The earliest Greek philosophers are called the Natural Philosophers because they were concerned with the natural world and its processes.

The Natural Philosophers observed with their own eyes that nature was in a constant state of transformation. Simply put they asked three basic questions:

  • But how could such transformations occur?
  • How could something change from being substance to being a living thing, for example?
  • Why is there such variety?

The Root of All Change

All the earliest philosophers shared the belief that there had to be a certain basic substance of what can be called the Root of All Change.

How they arrived at this is uncertain.

Generally speaking, all that remains of their works are a few textual fragments and the quotations of later philosophers and historians.

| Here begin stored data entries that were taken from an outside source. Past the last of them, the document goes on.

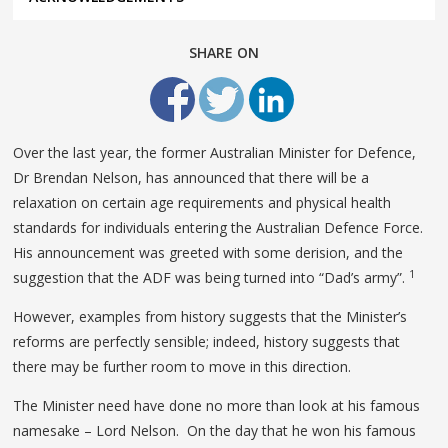
SHARE ON
Over the last year, the former Australian Minister for Defence,
Dr Brendan Nelson, has announced that there will be a
relaxation on certain age requirements and physical health
standards for individuals entering the Australian Defence Force.
His announcement was greeted with some derision, and the
1
suggestion that the ADF was being turned into “Dad’s army”.
However, examples from history suggests that the Minister’s
reforms are perfectly sensible; indeed, history suggests that
there may be further room to move in this direction.
The Minister need have done no more than look at his famous
namesake – Lord Nelson. On the day that he won his famous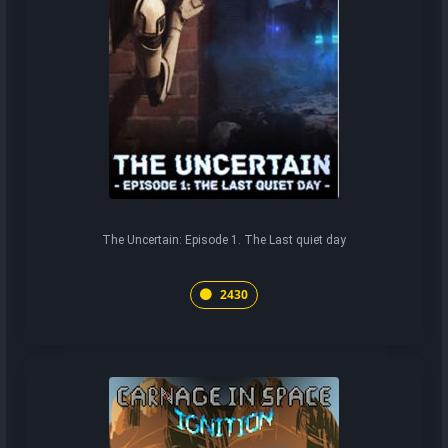
The Uncertain: Episode 1. The Last quiet day
2430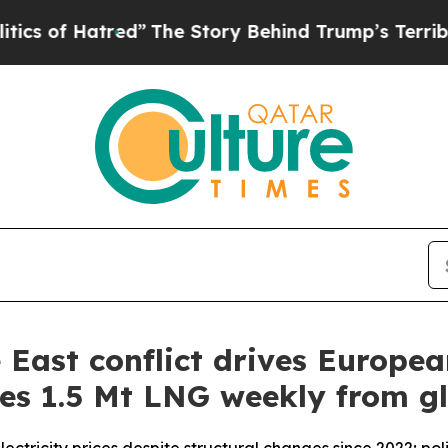
red”
The Story Behind Trump’s Terrible Approval
East conflict drives European
es 1.5 Mt LNG weekly from g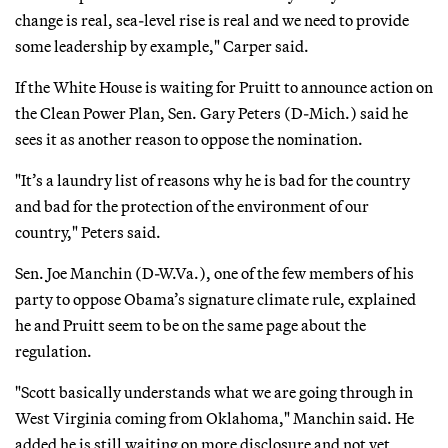
change is real, sea-level rise is real and we need to provide
some leadership by example," Carper said.
If the White House is waiting for Pruitt to announce action on
the Clean Power Plan, Sen. Gary Peters (D-Mich.) said he
sees it as another reason to oppose the nomination.
"It’s a laundry list of reasons why he is bad for the country
and bad for the protection of the environment of our
country," Peters said.
Sen. Joe Manchin (D-W.Va.), one of the few members of his
party to oppose Obama’s signature climate rule, explained
he and Pruitt seem to be on the same page about the
regulation.
"Scott basically understands what we are going through in
West Virginia coming from Oklahoma," Manchin said. He
added he is still waiting on more disclosure and not yet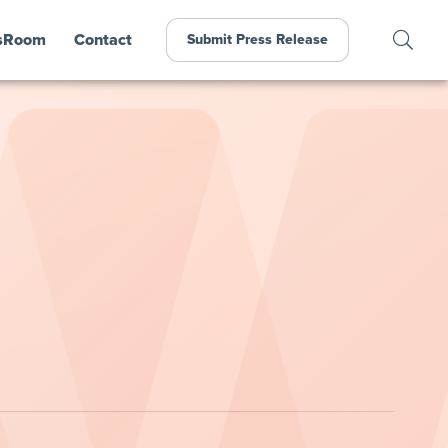
sRoom
Contact
Submit Press Release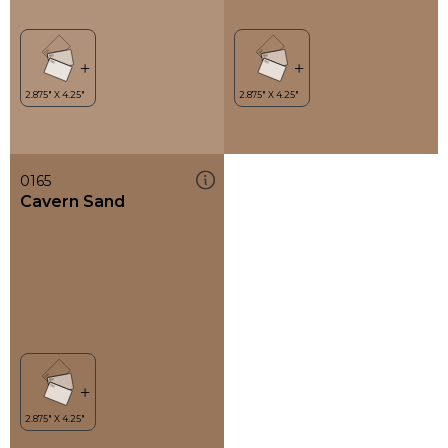
0165
Cavern Sand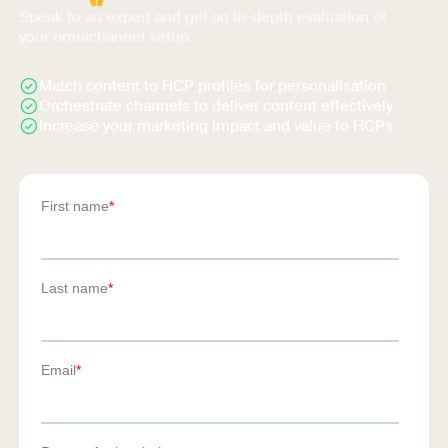
Speak to an expert and get an in-depth evaluation of
your omnichannel setup.
Match content to HCP profiles for personalisation
Orchestrate channels to deliver content effectively
Increase your marketing impact and value to HCPs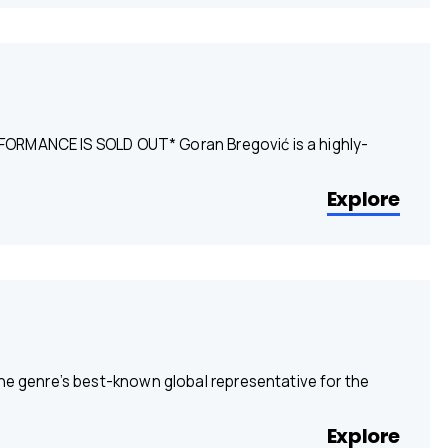
FORMANCE IS SOLD OUT* Goran Bregović is a highly-
Explore
the genre’s best-known global representative for the
Explore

A large part of what we know about the Natural Philosophers is from Aristole who lived two centuries later and whose writings survive.

We only know that the belief gradually evolved that there must be a basic substance that was the hidden cause of all changes in nature. For the Natural Philosophers, there had to be ‘something’ that all things came from and returned to.

The most interesting part is actually not what solutions these earliest philosophers arrived at, but which questions they asked and what type of answer they were looking for.

In short, what’s important is not so much what the Natural Philosophers thought, but how they were thinking.

The Natural Philosophers posed questions relating to the transformations they could observe in the physical world. They were looking for the underlying laws of nature. They wanted to understand what was happening around them without having to turn to the ancient myths and most importantly, they wanted to understand the actual processes by studying nature itself.

This was quite different from explaining thunder and lightning or winter and spring by telling stories about gods. So philosophy gradually liberated itself from mythology. The Natural Philosophers took the first step in the direction of scientific reasoning, thereby becoming the forerunners of what was to become science.

The search in nature had started for a basic substance that was the Root of All Change.